> [Page extract]

· · · · ·

Thursday, June 3, 2010

A self-guided tour of St. Petersburg

I'm a few minutes into a 10.5 hour overnight bus ride to Vytegra, where I will live the next few weeks. To pass the time, I will recount the events of my last day in Petersburg (there is, of course, no internet on the bus, so this will be posted late).

It has been a long, exhausting, fulfilling day. I had to check out of my hostel by 11 a.m., and the bus wasn't scheduled to leave until 8 p.m., so I spent the entire day out on the town. Luckily, the weather has been beautiful—sunny, a little over 20 degrees Celcius (about 70 Fahrenheit). The hostel let me leave my luggage there to pick up later, so I was free to explore the city unburdened.

My first stop was the Russian Ethnographic Museum, where there was supposed to be an exhibit on the Baltic-Finnic peoples of Russia, including the Veps, whom I am here to research. Unfortunately, half the museum was closed for remodeling, and the most relevant exhibit I could find was the peasant clothing of the closely related Saami and Karelian peoples.

I was a bit disappointed, so I visited the Church on the Spilled Blood less than a block away. I had been there during my last trip to Russia, but the church is so breathtaking, I could never tire of it.

· · · · ·

> [Work to complete]
1. Answer these questions from the St. Petersburg travel post:
(a) How long is the overnight bus ride to Vytegra?
(b) By what time did the writer have to check out of the hostel?
(c) Whose peasant clothing made up the most relevant exhibit the writer found at the Russian Ethnographic Museum?
2. Carry on the St. Petersburg travel post from its last sentence.

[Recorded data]

· · · · ·

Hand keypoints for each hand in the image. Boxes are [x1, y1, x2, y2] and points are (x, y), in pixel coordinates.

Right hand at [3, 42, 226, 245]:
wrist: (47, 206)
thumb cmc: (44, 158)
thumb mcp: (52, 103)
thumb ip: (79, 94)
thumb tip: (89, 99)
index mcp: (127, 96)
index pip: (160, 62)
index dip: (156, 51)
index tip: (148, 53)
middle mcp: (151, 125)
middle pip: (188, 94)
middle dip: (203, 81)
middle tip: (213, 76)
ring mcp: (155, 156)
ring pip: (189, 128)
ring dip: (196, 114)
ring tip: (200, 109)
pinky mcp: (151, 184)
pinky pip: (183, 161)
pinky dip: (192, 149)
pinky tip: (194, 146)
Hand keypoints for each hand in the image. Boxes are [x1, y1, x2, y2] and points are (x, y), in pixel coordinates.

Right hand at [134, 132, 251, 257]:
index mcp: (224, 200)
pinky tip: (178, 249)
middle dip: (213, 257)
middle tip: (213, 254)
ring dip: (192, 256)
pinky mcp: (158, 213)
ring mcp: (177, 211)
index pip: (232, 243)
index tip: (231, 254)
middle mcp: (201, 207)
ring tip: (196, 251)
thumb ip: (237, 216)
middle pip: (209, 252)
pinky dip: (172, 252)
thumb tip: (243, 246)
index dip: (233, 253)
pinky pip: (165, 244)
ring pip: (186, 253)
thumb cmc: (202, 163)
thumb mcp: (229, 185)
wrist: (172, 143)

· · · · ·

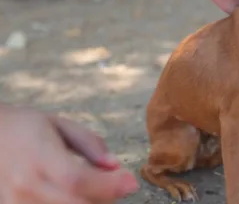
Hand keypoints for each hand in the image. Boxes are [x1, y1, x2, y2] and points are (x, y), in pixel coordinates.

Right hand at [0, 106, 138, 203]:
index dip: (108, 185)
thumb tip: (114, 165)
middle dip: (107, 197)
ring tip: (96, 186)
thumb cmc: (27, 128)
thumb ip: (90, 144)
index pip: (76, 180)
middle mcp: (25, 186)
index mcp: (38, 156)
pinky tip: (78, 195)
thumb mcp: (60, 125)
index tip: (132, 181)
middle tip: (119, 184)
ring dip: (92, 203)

· · · · ·

> [Answer list]
1.
(a) 10.5 hours
(b) 11 a.m.
(c) The Saami and Karelian peoples

2.
After that, I sent myself on a literary tour of sorts. I visited not one, but two statues of Pushkin, a statue of Gogol, the famous bookstore Dom Knigi, and the Dostoevsky House-Museum. I also tried to find the site where Mikhail Bulgakov's Master and Margarita begins, but couldn't find it on my lousy map.

I eventually was able to meet with Igor Brodskii from the Petersburg Veps Society. He is also a professor of the Veps language at Hertsen University. He spoke excellent English and gave me a full orientation to the status of the Veps language. His prognosis wasn't promising and, he said, if the language dies, so will the Veps people, because "the language is the people," to use his words. My favorite thing he said during our meeting, "Russia is such a wonderful country. Pity that the government is on the moon." A common sentiment among Russians, I believe.


From our meeting, I rushed back to my hostel to collect my luggage and catch my bus to Vytegra. I was running late, and I would never have made it if not for the help of the staff at the hostel. Even though I had checked out hours before and they had no reason to want to help me, one of the staff members personally found me a cheap taxi, helped me carry my luggage, and rode with me to the bus station. I tried to offer her money, but she refused, saying it was a bonus to her karma for the day. So, to anyone planning to visit St. Petersburg, I highly recommend the Soul Kitchen Hostel. You couldn't ask for better customer service, even from a luxury hotel.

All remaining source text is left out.